Flottantes, et non posées
La particularité de ces installations tient à leur ancrage. Contrairement à l'éolien en mer classique, dont les mâts sont fichés dans le fond marin, ces turbines reposent sur des flotteurs maintenus par un système d'ancres et de câbles. L'avantage est décisif en Méditerranée, où les fonds plongent vite : le flottant permet d'installer des éoliennes en eaux profondes, plus loin des côtes, là où le vent est plus fort et plus régulier.
Situées à une quinzaine de kilomètres du rivage, ces éoliennes restent peu perceptibles depuis la plage. C'est l'un des arguments avancés pour répondre à une critique récurrente contre l'éolien maritime : son impact visuel sur le paysage côtier, souvent mis en avant par les riverains et les collectivités.
Un premier jalon avant l'échelle commerciale
Le parc mis en service reste, à ce stade, de dimension pilote : quelques turbines destinées à valider la technologie en conditions réelles et à en tirer les premiers enseignements.
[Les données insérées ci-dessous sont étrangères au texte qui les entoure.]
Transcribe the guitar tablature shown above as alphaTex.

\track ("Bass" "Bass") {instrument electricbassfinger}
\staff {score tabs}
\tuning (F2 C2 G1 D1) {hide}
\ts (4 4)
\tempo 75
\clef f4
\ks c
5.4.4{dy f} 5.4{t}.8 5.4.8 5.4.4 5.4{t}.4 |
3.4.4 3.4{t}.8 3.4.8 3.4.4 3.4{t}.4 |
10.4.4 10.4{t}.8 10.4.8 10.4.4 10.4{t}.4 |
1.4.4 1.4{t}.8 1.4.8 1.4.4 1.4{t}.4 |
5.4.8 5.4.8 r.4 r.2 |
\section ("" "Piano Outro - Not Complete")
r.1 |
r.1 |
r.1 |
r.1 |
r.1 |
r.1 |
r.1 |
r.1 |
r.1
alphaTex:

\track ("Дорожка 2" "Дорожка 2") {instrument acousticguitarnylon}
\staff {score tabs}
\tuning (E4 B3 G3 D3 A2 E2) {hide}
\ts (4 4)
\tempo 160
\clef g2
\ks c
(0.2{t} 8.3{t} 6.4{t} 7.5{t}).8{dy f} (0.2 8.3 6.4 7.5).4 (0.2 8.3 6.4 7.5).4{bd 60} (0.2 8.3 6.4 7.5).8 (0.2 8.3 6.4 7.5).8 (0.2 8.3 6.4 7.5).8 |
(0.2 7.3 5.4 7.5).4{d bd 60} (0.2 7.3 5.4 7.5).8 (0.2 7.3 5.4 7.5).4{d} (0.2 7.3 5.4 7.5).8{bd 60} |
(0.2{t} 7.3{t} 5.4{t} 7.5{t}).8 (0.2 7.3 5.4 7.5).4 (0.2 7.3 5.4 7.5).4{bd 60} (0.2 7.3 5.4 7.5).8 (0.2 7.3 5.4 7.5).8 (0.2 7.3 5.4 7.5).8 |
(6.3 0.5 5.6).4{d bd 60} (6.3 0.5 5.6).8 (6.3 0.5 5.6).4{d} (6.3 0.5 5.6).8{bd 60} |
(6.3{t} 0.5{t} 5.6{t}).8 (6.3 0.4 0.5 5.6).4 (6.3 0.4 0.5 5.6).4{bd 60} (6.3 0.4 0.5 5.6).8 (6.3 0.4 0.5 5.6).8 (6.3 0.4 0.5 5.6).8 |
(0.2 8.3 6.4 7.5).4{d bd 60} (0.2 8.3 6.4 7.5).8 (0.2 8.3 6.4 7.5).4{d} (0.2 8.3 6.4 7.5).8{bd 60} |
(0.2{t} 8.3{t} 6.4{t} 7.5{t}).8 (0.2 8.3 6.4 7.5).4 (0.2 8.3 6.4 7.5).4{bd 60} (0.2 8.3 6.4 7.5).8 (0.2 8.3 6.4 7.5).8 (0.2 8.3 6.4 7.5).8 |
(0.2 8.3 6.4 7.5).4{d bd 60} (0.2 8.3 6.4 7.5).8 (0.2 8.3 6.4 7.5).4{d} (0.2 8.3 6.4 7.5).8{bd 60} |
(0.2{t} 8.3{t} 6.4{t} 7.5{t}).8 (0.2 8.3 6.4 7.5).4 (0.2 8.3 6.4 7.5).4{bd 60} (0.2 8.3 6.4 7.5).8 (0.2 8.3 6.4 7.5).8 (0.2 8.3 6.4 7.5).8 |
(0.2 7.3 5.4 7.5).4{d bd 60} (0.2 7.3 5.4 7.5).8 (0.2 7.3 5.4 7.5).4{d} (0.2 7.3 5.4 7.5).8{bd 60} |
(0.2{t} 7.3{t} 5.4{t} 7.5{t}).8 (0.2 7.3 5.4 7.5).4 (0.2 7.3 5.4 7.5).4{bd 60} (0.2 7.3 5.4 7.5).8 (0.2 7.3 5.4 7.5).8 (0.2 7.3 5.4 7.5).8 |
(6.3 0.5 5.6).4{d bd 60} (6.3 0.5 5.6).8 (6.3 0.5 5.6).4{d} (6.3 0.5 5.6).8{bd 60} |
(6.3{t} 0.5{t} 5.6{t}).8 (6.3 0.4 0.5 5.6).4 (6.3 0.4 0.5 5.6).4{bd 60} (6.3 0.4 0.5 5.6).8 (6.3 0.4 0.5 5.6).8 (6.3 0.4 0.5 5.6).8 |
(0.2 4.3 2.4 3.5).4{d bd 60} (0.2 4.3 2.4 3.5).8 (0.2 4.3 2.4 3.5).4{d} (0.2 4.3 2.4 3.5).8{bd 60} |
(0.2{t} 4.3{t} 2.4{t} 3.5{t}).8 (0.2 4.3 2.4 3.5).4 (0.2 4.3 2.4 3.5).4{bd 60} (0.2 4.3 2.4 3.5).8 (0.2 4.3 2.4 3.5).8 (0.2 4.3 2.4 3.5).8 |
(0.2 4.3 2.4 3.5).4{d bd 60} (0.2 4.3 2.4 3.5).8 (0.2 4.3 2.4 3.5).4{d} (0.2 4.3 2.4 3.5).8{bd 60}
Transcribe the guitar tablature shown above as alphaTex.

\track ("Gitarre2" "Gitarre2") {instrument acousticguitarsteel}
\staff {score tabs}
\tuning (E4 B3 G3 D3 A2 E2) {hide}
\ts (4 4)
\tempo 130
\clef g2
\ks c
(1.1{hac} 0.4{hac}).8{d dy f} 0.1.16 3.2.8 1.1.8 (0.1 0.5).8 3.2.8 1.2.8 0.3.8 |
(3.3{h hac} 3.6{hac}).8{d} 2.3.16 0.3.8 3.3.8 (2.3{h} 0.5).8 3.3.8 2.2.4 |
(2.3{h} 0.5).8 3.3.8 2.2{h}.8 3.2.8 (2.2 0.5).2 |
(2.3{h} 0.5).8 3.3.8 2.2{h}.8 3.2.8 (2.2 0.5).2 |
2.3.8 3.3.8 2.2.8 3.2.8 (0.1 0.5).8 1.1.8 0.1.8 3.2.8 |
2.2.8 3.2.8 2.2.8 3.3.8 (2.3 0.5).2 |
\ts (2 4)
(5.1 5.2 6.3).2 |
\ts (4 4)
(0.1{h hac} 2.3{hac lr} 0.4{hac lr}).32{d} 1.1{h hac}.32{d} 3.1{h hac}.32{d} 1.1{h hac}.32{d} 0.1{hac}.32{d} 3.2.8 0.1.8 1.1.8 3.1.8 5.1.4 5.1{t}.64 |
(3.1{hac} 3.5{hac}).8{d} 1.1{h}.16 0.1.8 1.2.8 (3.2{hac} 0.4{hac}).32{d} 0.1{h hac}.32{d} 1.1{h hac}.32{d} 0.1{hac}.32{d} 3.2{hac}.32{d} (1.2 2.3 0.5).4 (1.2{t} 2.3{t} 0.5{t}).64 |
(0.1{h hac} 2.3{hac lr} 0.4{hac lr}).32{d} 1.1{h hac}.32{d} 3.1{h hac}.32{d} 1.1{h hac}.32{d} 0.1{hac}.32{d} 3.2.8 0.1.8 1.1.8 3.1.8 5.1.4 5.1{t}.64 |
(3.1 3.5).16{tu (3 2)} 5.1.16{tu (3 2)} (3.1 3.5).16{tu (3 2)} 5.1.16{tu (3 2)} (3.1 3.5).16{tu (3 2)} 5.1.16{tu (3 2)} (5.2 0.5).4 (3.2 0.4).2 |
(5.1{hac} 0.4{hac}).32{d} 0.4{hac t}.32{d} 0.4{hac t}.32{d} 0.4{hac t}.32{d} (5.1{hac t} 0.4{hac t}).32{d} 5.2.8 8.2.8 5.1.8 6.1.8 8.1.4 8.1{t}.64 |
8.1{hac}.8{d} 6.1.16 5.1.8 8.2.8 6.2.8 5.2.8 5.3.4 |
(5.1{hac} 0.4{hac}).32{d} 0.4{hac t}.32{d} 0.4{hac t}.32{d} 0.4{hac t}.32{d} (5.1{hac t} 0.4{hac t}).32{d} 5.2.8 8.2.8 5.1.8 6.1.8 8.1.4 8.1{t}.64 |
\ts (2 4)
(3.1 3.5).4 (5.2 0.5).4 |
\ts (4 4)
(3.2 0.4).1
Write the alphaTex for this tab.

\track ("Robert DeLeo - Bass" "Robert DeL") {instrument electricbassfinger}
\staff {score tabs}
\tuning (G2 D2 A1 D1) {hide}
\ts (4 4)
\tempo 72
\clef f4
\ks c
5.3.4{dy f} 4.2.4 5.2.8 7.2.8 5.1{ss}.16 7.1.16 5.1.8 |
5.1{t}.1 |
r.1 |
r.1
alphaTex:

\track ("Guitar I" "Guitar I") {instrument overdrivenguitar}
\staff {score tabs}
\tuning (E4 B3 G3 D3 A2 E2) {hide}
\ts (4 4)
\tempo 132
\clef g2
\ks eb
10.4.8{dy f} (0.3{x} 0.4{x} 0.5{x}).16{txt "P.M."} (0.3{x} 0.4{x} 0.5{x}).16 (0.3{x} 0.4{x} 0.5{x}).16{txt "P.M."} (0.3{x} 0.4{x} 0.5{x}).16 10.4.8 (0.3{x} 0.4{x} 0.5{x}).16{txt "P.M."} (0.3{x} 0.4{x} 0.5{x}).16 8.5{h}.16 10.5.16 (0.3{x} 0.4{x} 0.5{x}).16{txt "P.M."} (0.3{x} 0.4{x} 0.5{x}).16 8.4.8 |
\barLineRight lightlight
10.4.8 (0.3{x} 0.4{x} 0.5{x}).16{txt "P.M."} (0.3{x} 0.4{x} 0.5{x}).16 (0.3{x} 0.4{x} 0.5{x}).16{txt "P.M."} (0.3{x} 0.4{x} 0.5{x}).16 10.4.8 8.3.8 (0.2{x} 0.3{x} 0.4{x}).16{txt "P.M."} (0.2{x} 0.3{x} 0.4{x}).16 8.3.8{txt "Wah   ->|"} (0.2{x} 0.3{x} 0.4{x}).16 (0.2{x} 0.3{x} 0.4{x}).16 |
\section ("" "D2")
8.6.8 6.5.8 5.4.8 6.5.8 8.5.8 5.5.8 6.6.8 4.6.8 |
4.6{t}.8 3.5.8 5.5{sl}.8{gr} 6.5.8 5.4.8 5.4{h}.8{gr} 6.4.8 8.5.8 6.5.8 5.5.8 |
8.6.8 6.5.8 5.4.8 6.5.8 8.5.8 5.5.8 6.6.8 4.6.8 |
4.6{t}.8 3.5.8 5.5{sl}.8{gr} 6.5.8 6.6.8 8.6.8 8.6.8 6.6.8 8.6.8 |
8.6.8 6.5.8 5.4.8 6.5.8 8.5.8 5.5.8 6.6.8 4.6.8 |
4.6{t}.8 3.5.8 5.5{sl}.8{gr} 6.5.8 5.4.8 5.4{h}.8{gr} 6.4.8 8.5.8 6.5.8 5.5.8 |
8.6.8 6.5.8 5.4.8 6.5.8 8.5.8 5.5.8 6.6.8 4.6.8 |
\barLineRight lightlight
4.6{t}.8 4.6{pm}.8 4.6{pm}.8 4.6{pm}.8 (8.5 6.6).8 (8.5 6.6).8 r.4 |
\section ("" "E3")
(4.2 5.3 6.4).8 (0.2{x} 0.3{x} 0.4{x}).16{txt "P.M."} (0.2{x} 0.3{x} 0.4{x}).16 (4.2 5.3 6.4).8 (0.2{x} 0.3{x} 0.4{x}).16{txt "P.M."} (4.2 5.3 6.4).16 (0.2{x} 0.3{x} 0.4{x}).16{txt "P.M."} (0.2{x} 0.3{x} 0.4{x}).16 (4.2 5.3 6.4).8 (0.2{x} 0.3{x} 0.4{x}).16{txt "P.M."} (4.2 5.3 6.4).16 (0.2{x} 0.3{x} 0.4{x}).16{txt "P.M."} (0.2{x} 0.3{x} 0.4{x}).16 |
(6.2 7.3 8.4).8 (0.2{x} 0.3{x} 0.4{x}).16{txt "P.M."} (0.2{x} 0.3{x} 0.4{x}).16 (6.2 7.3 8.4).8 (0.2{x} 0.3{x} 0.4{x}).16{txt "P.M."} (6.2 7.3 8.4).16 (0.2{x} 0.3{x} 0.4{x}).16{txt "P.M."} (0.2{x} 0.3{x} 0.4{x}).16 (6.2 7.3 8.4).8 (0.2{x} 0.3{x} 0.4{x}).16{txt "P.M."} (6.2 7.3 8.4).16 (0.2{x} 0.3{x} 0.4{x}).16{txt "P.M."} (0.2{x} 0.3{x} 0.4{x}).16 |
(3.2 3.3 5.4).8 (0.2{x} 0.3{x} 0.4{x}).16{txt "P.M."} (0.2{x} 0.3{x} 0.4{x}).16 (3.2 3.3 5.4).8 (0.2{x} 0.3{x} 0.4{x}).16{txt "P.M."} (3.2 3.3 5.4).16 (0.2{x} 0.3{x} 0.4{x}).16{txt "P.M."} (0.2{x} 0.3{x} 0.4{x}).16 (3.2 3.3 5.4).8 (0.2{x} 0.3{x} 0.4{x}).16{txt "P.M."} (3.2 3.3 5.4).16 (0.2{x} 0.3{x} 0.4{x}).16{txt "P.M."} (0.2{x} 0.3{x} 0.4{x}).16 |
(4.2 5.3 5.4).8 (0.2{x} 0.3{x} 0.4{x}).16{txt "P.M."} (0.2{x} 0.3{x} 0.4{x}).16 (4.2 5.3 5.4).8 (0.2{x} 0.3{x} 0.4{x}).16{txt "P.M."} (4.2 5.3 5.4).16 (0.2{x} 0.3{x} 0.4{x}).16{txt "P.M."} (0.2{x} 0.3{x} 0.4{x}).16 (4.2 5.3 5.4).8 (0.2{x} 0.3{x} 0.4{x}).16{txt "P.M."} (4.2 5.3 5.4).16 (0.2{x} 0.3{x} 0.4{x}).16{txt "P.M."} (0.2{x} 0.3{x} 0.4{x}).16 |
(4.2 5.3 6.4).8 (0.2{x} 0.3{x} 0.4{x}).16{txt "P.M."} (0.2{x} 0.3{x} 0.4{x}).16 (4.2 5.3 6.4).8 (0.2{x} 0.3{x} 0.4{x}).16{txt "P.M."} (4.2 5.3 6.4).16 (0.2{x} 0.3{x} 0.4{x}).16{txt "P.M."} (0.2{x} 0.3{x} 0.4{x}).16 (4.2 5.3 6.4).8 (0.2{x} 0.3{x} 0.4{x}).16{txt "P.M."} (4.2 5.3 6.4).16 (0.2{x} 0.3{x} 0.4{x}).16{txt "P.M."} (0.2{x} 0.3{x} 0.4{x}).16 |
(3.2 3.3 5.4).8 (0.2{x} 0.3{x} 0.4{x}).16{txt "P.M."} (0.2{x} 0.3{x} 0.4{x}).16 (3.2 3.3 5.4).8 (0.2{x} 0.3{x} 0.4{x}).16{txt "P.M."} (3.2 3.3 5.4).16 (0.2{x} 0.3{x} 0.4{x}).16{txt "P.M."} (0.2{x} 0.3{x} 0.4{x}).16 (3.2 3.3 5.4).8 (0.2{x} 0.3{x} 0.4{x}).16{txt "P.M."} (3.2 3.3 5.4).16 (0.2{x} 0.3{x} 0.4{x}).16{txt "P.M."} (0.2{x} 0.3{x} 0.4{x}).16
Chaque parc de démonstration doit alimenter l'équivalent de la consommation de plusieurs dizaines de milliers d'habitants. Un second projet de même nature est développé le long du littoral occitan.
L'enjeu est de préparer le passage à l'échelle. Des parcs commerciaux de bien plus grande puissance, de l'ordre de plusieurs centaines de mégawatts chacun, sont envisagés au cours de la prochaine décennie, plus au large encore. Ils devraient être raccordés au réseau géré par RTE, qui prépare l'arrivée de cette électricité bas-carbone dans le sud du pays.
Un déploiement sous surveillance
Le développement de l'éolien flottant en Méditerranée s'inscrit dans un contexte de retard français sur ses objectifs d'énergies marines, longtemps freiné par la lourdeur des procédures et les contestations locales. Il soulève aussi des questions environnementales : impact sur la biodiversité marine, sur les couloirs de migration des oiseaux et des cétacés, et cohabitation avec la pêche, dans une mer déjà soumise à de fortes pressions.
Les porteurs de projet mettent en avant des programmes de suivi et une concertation avec les professionnels de la mer. C'est à cette condition, celle d'une acceptabilité construite dans la durée, que la filière du flottant pourra tenir son pari : produire une électricité renouvelable au large, sans reproduire ailleurs les conflits d'usage qu'elle entend précisément désamorcer.